Matteo Salvini gets ready for Italian municipal elections after massive party victory
The popular leader of Italy’s eurosceptic Northern League party, Matteo Salvini, has hit out at the EU’s policy of towing boats from Libya to Italy and aiding human trafficking, after his resounding election victory as party chief.
Published: June 1, 2017, 9:41 am
In France and the Netherlands, eurosceptic parties have lost their recent political challenges, and in Germany the AfD suffered a setback due to recent leadership battles, but in Italy Salvini fights on.
“One can no longer speak about immigration but about an organised invasion, funded and planned by Brussels with the complicity of Rome,” he said.
Salvini added that he believed the ruling Democratic Party were “an accomplice to this invasion along with the left-wing cooperatives and the pseudo-aid associations,” referring to recentreports that charities and NGOs are working together with people smugglers to bring more and more Africans into Europe.
He added that while he was waiting for the election, amid a shakeup in the Italian electoral system, so that “Italy can defend its borders again”, the urgent matter of migranst flooding Italy needed attention. “I won’t wait for Strasbourg, nor Brussels or Merkel,” he vowed.
On 11 June, the country will elect more than 1000 municipality representatives, including large cities such as Verona, Genoa and Palermo. The elections are a test run for 2018 parliamentary elections in Italy.
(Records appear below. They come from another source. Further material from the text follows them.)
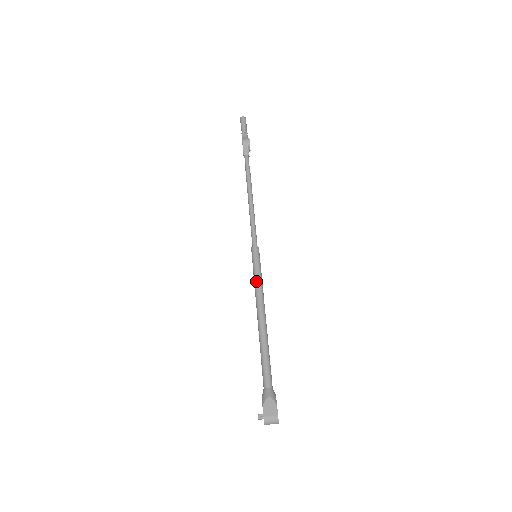
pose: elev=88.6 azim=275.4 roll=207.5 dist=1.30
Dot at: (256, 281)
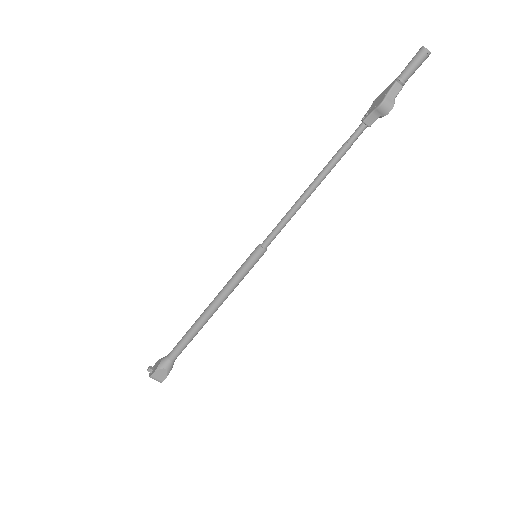
Dot at: (233, 282)
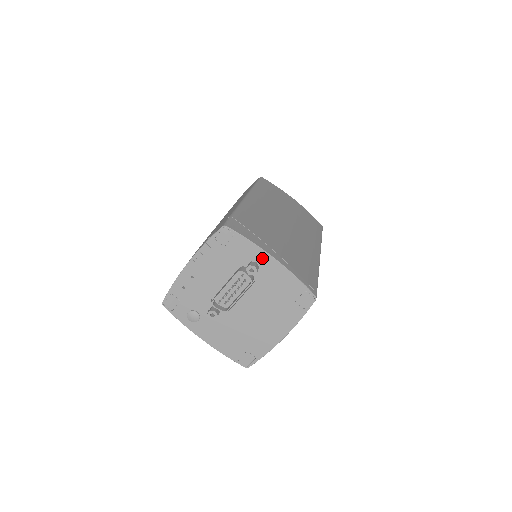
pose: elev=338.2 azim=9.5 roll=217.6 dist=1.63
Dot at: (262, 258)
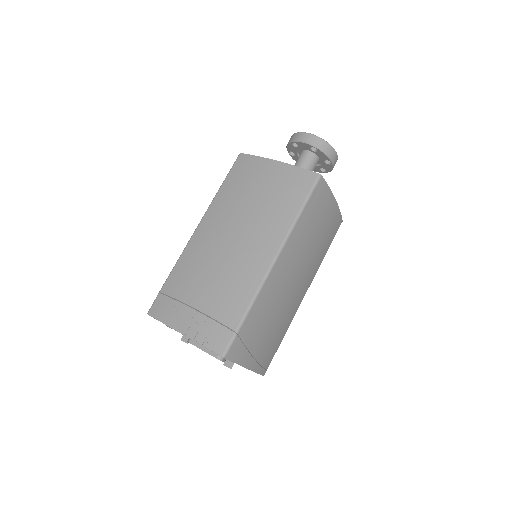
Dot at: occluded
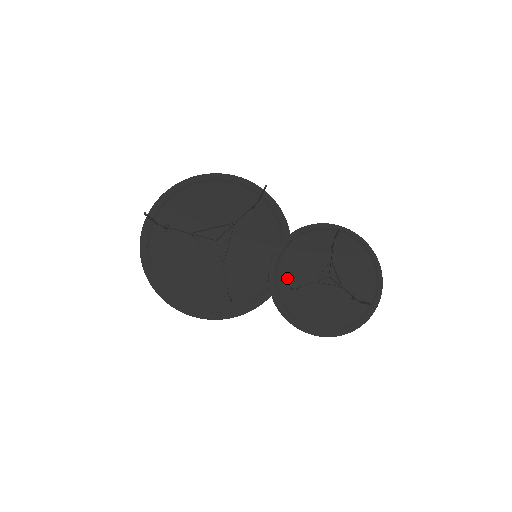
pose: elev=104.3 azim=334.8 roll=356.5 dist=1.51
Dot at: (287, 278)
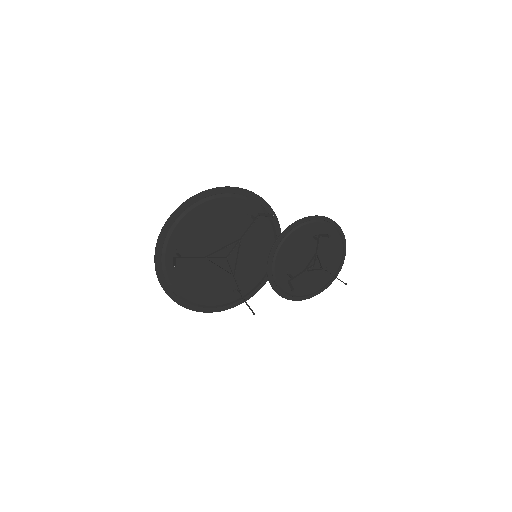
Dot at: (281, 269)
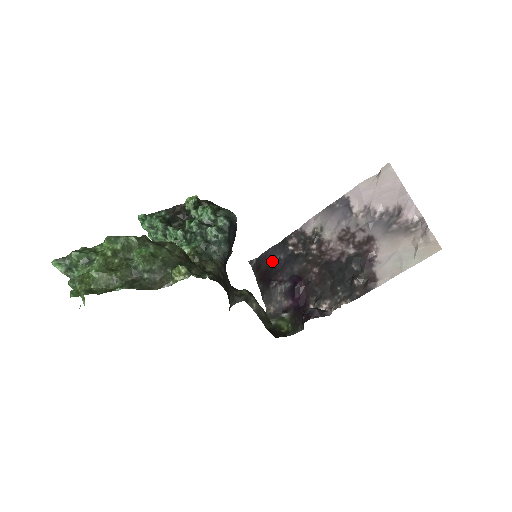
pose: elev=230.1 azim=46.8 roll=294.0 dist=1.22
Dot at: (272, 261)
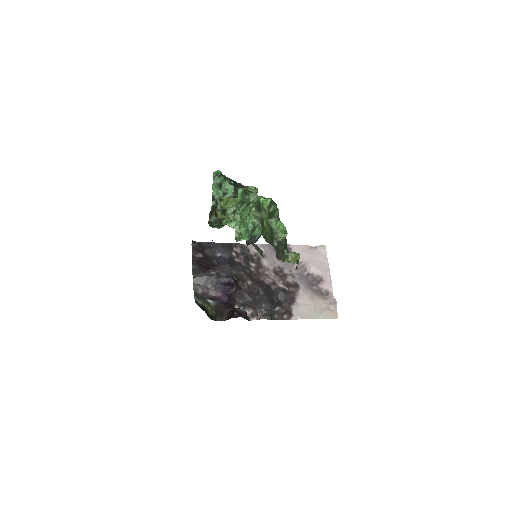
Dot at: (213, 254)
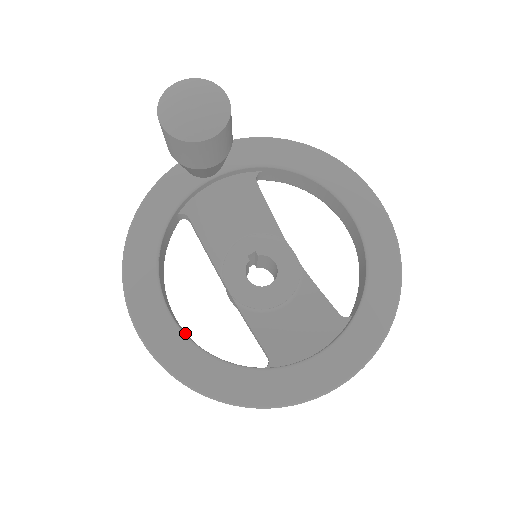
Geert Wilders, Marine Le Pen, Frauke Petry have all experienced setbacks, but not Matteo Salvini. The Lega Nord surveys at 15 percent, and it has never had so much approval in its more than thirty-year history. What does Salvini do right?
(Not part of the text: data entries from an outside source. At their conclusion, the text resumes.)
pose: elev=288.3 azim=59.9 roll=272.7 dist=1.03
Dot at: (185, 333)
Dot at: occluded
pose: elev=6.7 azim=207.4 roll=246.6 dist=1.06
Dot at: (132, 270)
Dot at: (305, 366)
Every year, hundreds of thousands of refugees arrive on Italy’s shores, and Salvini talks about the dangers that his country is facing. He speaks mostly of the “sacro territorio”, the holy territory: “The 18th century was the century of the empires, the 19th century was the century of the national states, the 21st century will be the century of the municipalities, the provinces, the territories!”
The Lega Nord was founded in the early eighties to separate the rich north of Italy from the poor south, but nothing came of it. The party, with the former Prime Minister Silvio Berlusconi, entered into government coalitions, lost power, lost orientation, and finally the elections. When Salvini became the party chairman in December 2008, it polled at only 3 percent.
Since then, Salvini, born in Milan in 1973, has been trying to turn the Lega Nord into a national force from a regional party. He appears in Palermo, Catania, Frosinone, as he ventures into the deepest south of Italy.
Salvini’s criticism of the globalized present, is filled with existential features. In his speech at the party congress in Parma, he described the situation of modern man as follows: “There is a great machine: you are born, you work, you produce, you consume, you die, the machine does not even give you time to think.” The genius of Salvini is that he thus confronts this discomfort of a meaningless, consumerist world with the image of intact territory, the Italy of small, well-organised communities and cities as it once was.
Salvini won the primary elections of the right-wing Northern League party with 82.7 percent of votes last month, confirming his position of party leader and federal secretary.
Gianni Fava, Salvini’s main challenger who has links to the party’s former leader Umberto Bossi and is a supporter of a more federalist strategy, had minor political weight in the party.
After Salvini won the leadership of the Northern League, the new federal secretary announced his next moves: “Send Renzi, Alfano, Boschi and Boldrini packing, block the invasion of illegal immigration underway, relaunch work and hope in Italy.”
Meanwhile Bossi, the historic leader of the party who voted for Fava, has said that Salvini’s victory “is the end of the League” because he “misrepresents” the movement’s pro-North vocation.
Salvini, was earlier able to count on a heavyweight supporter – now an adversary – in the figure of Roberto Maroni, who is today the governor of the Lombardy region.
In order to compete with Matteo Renzi and anti-establishment 5-Star Movement leader Beppe Grillo, Salvini will have to nurture the alliance with Berlusconi’s Forza Italia.
Meanwhile in the Sicilian capital of Palermo prosecutors are warning that a new alliance between the mafia and Nigerian criminal gangs moving in from Libya could herald a new era of organised crime.
“Even the Sicilian mafia has to deal with the wave of migration from Africa,” said Leonardo Agueci, Palermo’s deputy chief prosecutor. And the Nigerian gangs are getting stronger and more ruthless, the Guardian reported.